Ted Graziano's 1940 Ford
Ted built the car in his own body shop over a span of two years. The build was started in 1953 and completed in 1954. It was based upon a 1940 Ford chassis, however, the remainder of the car were hybrid auto parts. Front and rear fenders were from a 1950 Chevrolet. The hood was custom made, pancake style. The windshield was chopped 3", and the body was sectioned 6" and channeled 6", yielding a total drop of 15" in overall height. It featured a Rambler front bumper, and a 1950 Oldsmobile rear bumper. The interior sported reworked red and black leather seats from a 1940 Studebaker.
In 2015 Jack Woodmansee interviewed Ted's family about the car, and they could tell him that Teddy had received many compliments when he first displayed the car; "Many admirers were comparing it to the new 1955 Thunderbird." The first iteration of the car was highlighted in Mexhanix Illustrated July 1955. The story was titled "10 in 1 Speedster." This version ran a 1951 Ford Flathead V-8. After a few years, the Flathead was replaced with an Olds motor.

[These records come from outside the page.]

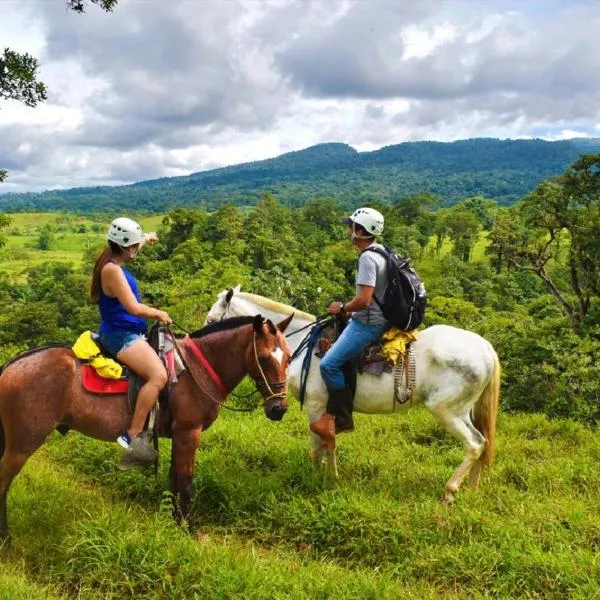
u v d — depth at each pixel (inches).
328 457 239.9
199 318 882.8
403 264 222.7
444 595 168.1
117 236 179.6
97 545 172.6
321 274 2564.0
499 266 2677.2
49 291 2610.7
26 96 553.6
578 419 337.7
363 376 229.0
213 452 263.7
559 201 1109.1
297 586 162.2
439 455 274.5
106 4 486.9
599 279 1077.1
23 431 178.7
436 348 224.8
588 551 178.2
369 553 186.4
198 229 3051.2
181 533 184.1
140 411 184.4
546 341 413.1
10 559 176.7
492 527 191.9
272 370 200.5
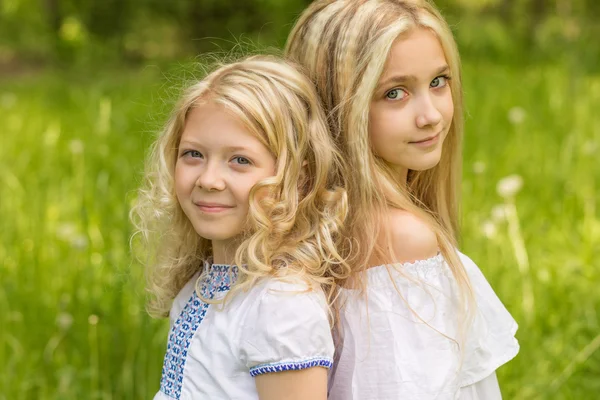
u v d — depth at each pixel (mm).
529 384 3465
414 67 2150
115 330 3588
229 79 2150
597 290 4160
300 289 2076
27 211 5223
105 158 6398
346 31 2195
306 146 2182
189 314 2285
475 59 12242
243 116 2088
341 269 2205
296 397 2037
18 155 6906
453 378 2133
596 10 13039
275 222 2117
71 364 3619
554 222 5004
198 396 2154
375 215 2189
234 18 13922
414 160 2195
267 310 2059
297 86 2168
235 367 2111
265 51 2705
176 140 2270
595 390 3473
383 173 2219
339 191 2172
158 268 2486
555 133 6852
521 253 4027
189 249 2430
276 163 2135
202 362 2162
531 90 8523
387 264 2180
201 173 2148
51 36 13977
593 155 5996
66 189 5570
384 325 2150
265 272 2111
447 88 2262
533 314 3832
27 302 4016
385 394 2125
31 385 3568
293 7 13516
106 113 5590
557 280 4176
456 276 2219
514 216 4191
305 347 2031
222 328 2148
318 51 2254
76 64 13102
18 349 3719
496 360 2361
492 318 2408
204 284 2295
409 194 2354
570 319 3912
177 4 13922
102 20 14078
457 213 2586
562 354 3646
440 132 2229
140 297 3578
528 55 12422
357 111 2154
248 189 2105
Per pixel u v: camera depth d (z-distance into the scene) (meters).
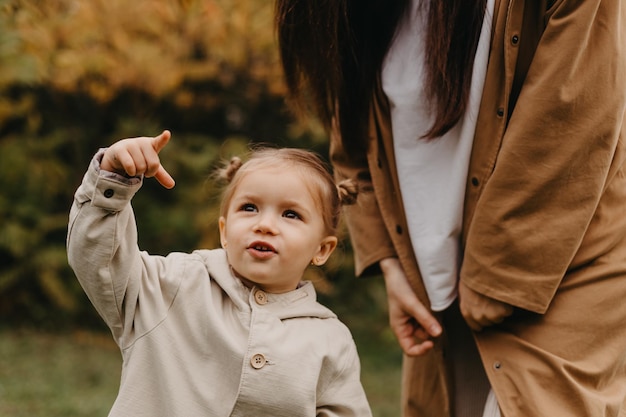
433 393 2.55
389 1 2.29
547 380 2.05
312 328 2.04
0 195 7.03
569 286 2.10
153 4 6.55
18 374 5.32
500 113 2.15
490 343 2.19
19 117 7.05
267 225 2.01
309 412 1.93
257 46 6.76
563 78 1.99
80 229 1.83
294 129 6.82
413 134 2.29
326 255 2.19
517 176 2.06
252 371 1.90
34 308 7.26
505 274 2.11
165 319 1.93
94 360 5.93
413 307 2.41
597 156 2.01
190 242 7.31
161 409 1.89
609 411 2.04
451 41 2.13
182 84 7.12
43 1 5.28
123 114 7.16
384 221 2.46
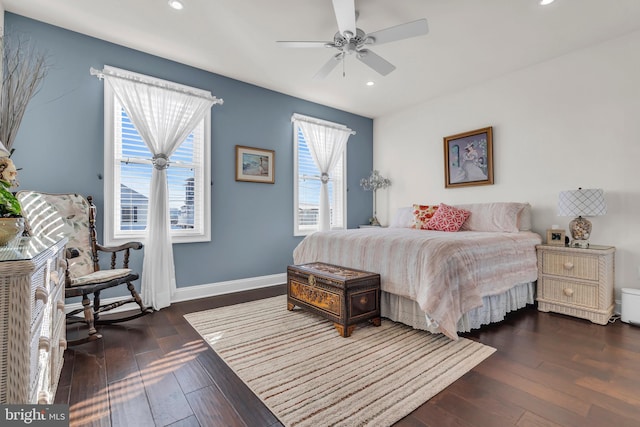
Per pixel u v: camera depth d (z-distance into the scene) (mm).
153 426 1356
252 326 2535
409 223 4305
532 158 3443
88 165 2807
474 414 1416
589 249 2678
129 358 1984
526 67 3469
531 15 2520
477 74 3639
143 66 3084
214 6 2408
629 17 2551
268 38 2863
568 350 2066
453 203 4230
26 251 1086
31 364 1020
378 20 2596
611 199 2896
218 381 1718
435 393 1584
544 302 2914
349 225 5047
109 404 1508
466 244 2391
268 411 1459
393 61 3303
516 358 1955
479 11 2467
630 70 2797
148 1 2350
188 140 3438
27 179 2547
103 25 2658
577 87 3111
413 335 2340
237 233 3744
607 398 1527
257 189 3924
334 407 1482
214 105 3568
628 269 2795
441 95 4293
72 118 2734
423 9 2441
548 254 2916
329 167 4629
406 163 4844
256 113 3916
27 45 2529
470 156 3994
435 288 2123
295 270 2832
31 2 2359
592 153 3014
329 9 2447
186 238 3344
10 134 1958
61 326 1724
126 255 2730
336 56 2660
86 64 2801
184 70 3340
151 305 2957
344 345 2168
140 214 3117
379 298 2535
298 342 2221
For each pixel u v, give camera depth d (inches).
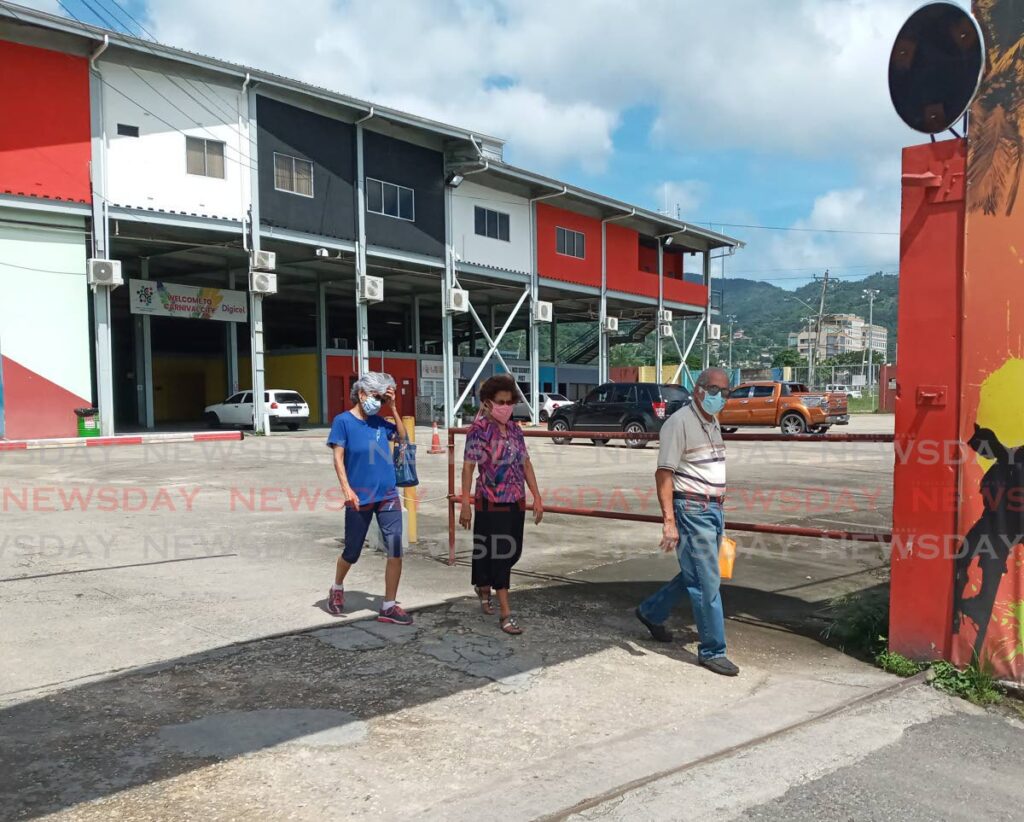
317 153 971.3
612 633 198.4
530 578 257.6
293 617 206.7
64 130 771.4
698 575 172.6
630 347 4370.1
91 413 800.3
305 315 1744.6
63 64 768.3
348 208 1008.2
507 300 1528.1
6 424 763.4
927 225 163.5
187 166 854.5
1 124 738.8
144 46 793.6
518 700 153.9
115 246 1001.5
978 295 157.6
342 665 171.6
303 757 128.6
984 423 158.1
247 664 171.6
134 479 516.4
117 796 115.0
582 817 111.3
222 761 126.6
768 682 166.2
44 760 126.2
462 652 181.3
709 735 138.4
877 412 1838.1
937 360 163.6
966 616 162.6
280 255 1070.4
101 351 808.9
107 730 137.9
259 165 911.7
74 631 192.9
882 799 118.3
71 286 794.2
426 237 1105.4
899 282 167.6
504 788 118.9
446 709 149.0
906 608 171.3
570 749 132.8
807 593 242.2
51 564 264.2
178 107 844.6
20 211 760.3
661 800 116.1
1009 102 153.3
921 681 163.2
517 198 1235.2
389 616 202.2
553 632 197.8
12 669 167.2
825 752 132.9
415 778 122.0
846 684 164.1
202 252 1041.5
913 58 163.8
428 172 1106.7
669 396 850.1
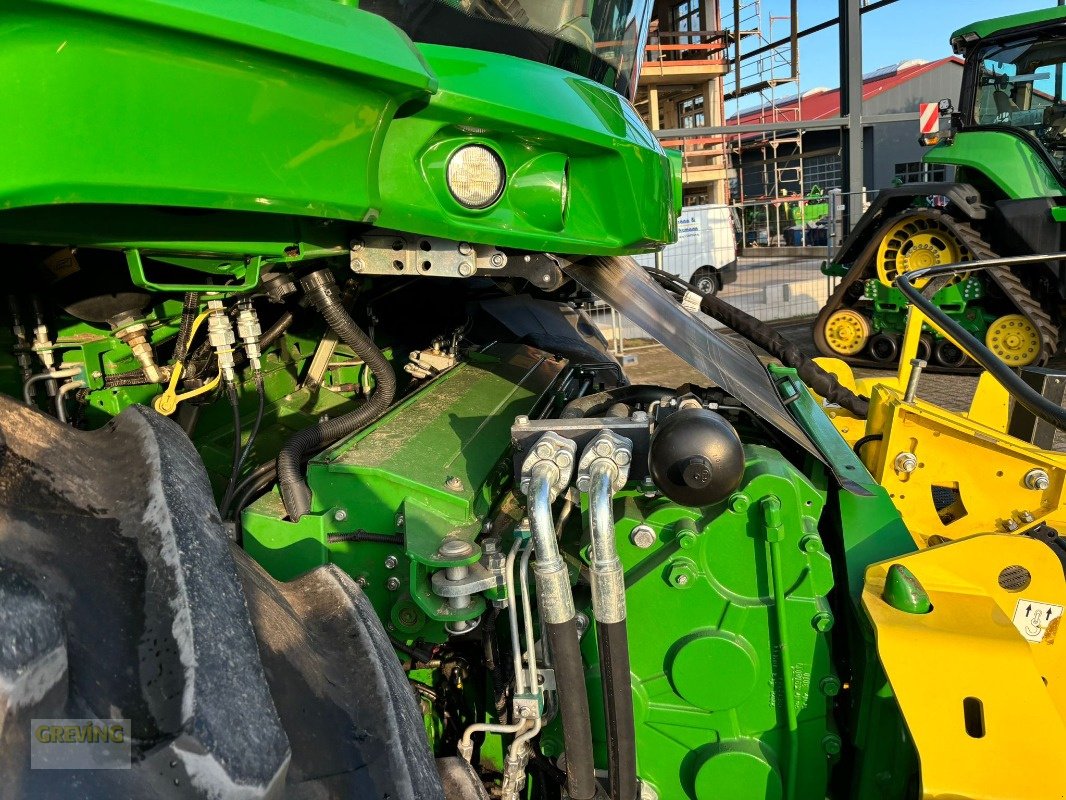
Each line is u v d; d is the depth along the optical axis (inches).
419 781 35.3
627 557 63.0
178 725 25.7
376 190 42.4
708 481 53.5
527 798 71.6
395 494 63.1
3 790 22.2
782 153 888.9
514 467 64.5
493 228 50.3
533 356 104.6
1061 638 64.0
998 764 47.7
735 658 60.9
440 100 45.5
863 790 61.7
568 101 53.7
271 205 37.4
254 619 36.4
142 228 42.5
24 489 30.9
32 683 23.4
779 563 60.1
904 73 909.2
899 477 92.8
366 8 54.9
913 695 51.4
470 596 58.9
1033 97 290.0
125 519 32.1
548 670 62.3
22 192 30.1
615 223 57.1
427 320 110.3
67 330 64.4
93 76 30.5
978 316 284.0
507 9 63.9
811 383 109.0
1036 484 86.7
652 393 81.4
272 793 26.7
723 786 62.9
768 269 546.6
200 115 33.7
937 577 63.2
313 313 90.4
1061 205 269.0
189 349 66.6
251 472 75.3
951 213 287.0
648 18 98.3
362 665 40.1
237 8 33.0
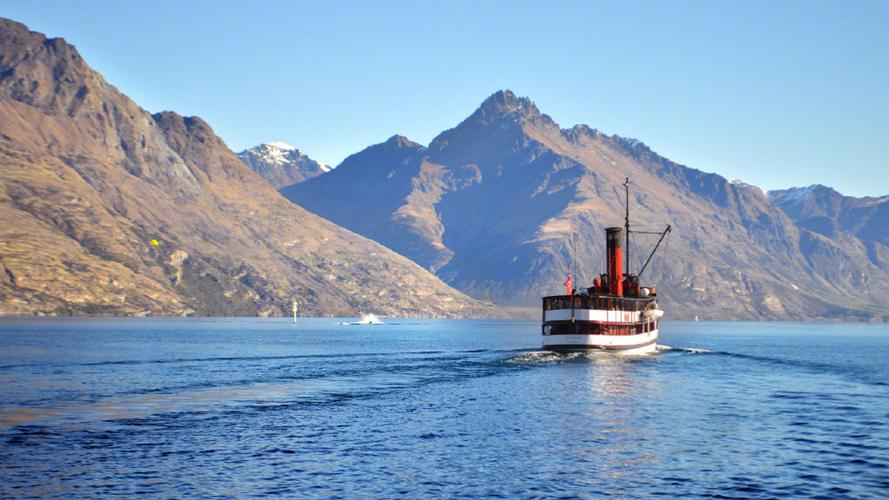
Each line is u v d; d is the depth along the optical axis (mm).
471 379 108625
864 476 54438
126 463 55500
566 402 87500
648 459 58781
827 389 105500
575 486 51031
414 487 50281
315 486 50281
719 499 48750
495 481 51906
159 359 140250
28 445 60812
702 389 102375
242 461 56531
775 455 60656
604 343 147875
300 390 94688
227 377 108188
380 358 145000
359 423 72062
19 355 149000
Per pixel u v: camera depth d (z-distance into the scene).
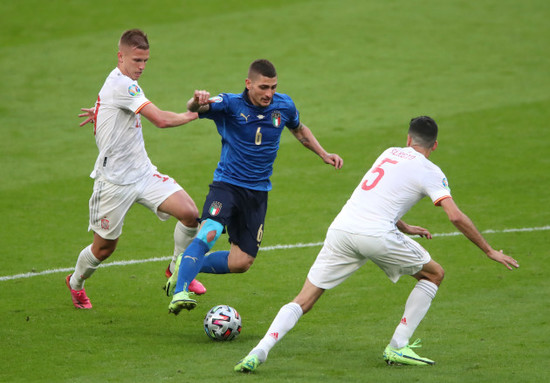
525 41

Teddy's roadster was in several magazines and numerous car shows in the mid 1950s and throughout the 1960s. In 1960 a second iteration of the car was featured in Custom Cars January 1960. This version featured frenched and tunneled headlights from a 1958 Ford. The molded cavity frames were from a 1958 Ford as well, inserted with mesh screen and a 1954 DeSoto grille bar. The car had no bumpers, but it ran nerf bars for protection. The custom taillights were made from Corvette chrome frames, with 1959 Cadillac lenses mounted. The hood had received four rows of louvers. Scoops were made in the leading edges of the rear fenders, and trimmed with chrome trim from a 1958 Chevrolet Impala. Tony's Auto Top in Cranston was responsible for upholstering the car in gold and white pleated and rolled Naugahyde. A safety-padded dash was made, equipped with Stewart-Warner instruments. The seats were handmade. According to the featured story in Custom Cars January 1960, Ted had invested $500 in customizing, he held the cost down by using discarded parts from other cars, the chassis only cost $18.
Custom Craft Cover Car
In 1963 a third iteration of Teddy's custom was featured on the cover of the September-issue Custom Craft Magazine. This version featured a new grille and grille opening. The new grille was made from mesh and chromed tubing. Painted blue-metallic, it was dressed up with pinstriping and lake pipes.